### ЗАДАНИЕ A:
Выведите как JSON-список строк часть записей: от строки, содержащей «varias páginas de», до последней строки записей включительно. Каждой строке соответствует один элемент списка, пустые строки и отметки картинок пропустите.

:: ИСХОДНЫЙ ТЕКСТ ::

Ил. 25. Крупный план печати. Кадр из х/ф «Нетерпимость», 1916. Режиссер Дэвид Уорк Гриффит, оператор Г. В. Битцер
В этом пункте мы сталкиваемся с трудностью различения иероглифики как фигуры самоопределения фильма и процесса иероглифической фигурации, имеющей свои особенности в текстуальной активности фильма. Это различие мерцающее, потому не в последнюю очередь необходимо отследить риторику самоопределения, которая проявляет себя по мере чтения «Нетерпимости» как один из ее очевидных месседжей. С одной стороны, иероглифическая аналогия служит как стартовая точка «стратегической рефлективности», своего рода главный троп, призванный сгруппировать разнородные текстуальные элементы[420]. С другой стороны, поскольку это самоопределение ступает на зыбкую почву письма, оно отдает себя на милость той же риторики, призванной консолидировать и стабилизировать. Как метафора текстуальной активности фильма иероглиф присоединяется к другим образам, которые одновременно порождают и искажают фильмический текст.
Один из таких образов-фигур — Женщина, качающая колыбель, — по слову Линдсея, является «ключевым иероглифом» фильма[421]. Но эта картина также репрезентирует иероглифическую конфигурацию в смысле, который придают ей Адорно и Хоркхаймер, то есть маркирует важное различие между притязанием на иконическую самоочевидность, прозрачность и универсальность и неустранимой текстуальной разнородностью, дизъюнкцией, которая делает ее местом порождения множественных и разноречивых значений. Кроме того, кадр с колыбелью возвращает нас к вписыванию женственности, наблюдаемой в организации взгляда и сексуальных обертонов нарративной власти. Таким образом, он ставит вопросы психосексуального сценария, воплощенного в «Нетерпимости», и психологических мотивов его текстуальных отклонений.
9. Загадки материнства
Если вы это пробовали, то сначала горько,
потом солоно, потом щиплет язык.

:::
:: ПЕРЕЧЕНЬ ЗАПИСЕЙ ::

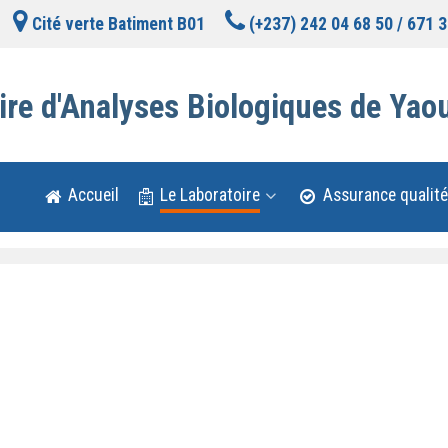
Cité verte Batiment B01
(+237) 242 04 68 50 / 671 3
ire d'Analyses Biologiques de Yao
Accueil
Le Laboratoire
Assurance qualité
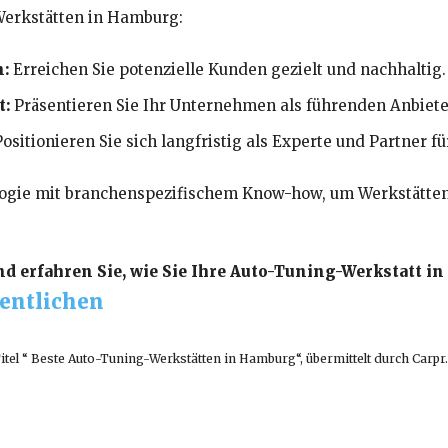
-Werkstätten in Hamburg:
:
Erreichen Sie potenzielle Kunden gezielt und nachhaltig.
t:
Präsentieren Sie Ihr Unternehmen als führenden Anbieter
ositionieren Sie sich langfristig als Experte und Partner f
logie mit branchenspezifischem Know-how, um Werkstätten 
nd erfahren Sie, wie Sie Ihre Auto-Tuning-Werkstatt
entlichen
Titel “ Beste Auto-Tuning-Werkstätten in Hamburg“, übermittelt durch Carpr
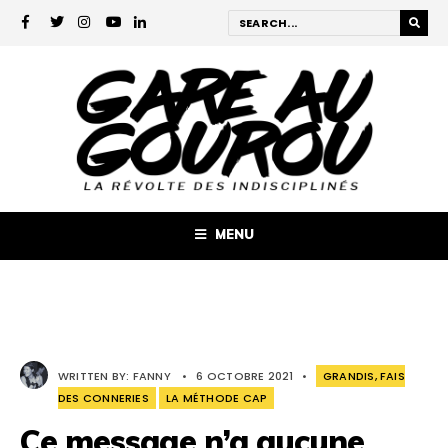
MENU
WRITTEN BY:
FANNY
•
6 OCTOBRE 2021
•
GRANDIS, FAIS
DES CONNERIES
LA MÉTHODE CAP
Ce message n’a aucune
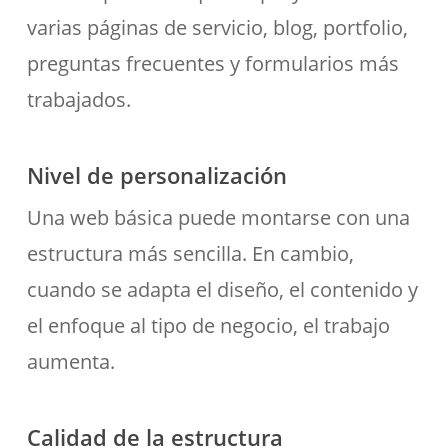
varias páginas de servicio, blog, portfolio,
preguntas frecuentes y formularios más
trabajados.
Nivel de personalización
Una web básica puede montarse con una
estructura más sencilla. En cambio,
cuando se adapta el diseño, el contenido y
el enfoque al tipo de negocio, el trabajo
aumenta.
Calidad de la estructura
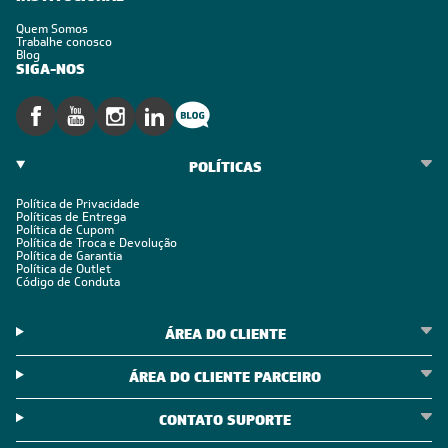
Quem Somos
Trabalhe conosco
Blog
SIGA-NOS
POLÍTICAS
Política de Privacidade
Políticas de Entrega
Política de Cupom
Política de Troca e Devolução
Política de Garantia
Política de Outlet
Código de Conduta
ÁREA DO CLIENTE
ÁREA DO CLIENTE PARCEIRO
CONTATO SUPORTE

:::

### ЗАДАНИЕ B:
Ответьте по отрывку о фильме «Нетерпимость»:
(i) Кто назван оператором в подписи к иллюстрации 25?
(ii) Какой образ, по слову Линдсея, является «ключевым иероглифом» фильма?
(iii) Чье понимание иероглифической конфигурации упоминается в связи с этим образом?

### ОТВЕТ A:
[
  "varias páginas de servicio, blog, portfolio,",
  "preguntas frecuentes y formularios más",
  "trabajados.",
  "Nivel de personalización",
  "Una web básica puede montarse con una",
  "estructura más sencilla. En cambio,",
  "cuando se adapta el diseño, el contenido y",
  "el enfoque al tipo de negocio, el trabajo",
  "aumenta.",
  "Calidad de la estructura",
  "Quem Somos",
  "Trabalhe conosco",
  "Blog",
  "SIGA-NOS",
  "POLÍTICAS",
  "Política de Privacidade",
  "Políticas de Entrega",
  "Política de Cupom",
  "Política de Troca e Devolução",
  "Política de Garantia",
  "Política de Outlet",
  "Código de Conduta",
  "ÁREA DO CLIENTE",
  "ÁREA DO CLIENTE PARCEIRO",
  "CONTATO SUPORTE"
]

### ОТВЕТ B:
(i) Г. В. Битцер.
(ii) Женщина, качающая колыбель.
(iii) Адорно и Хоркхаймера.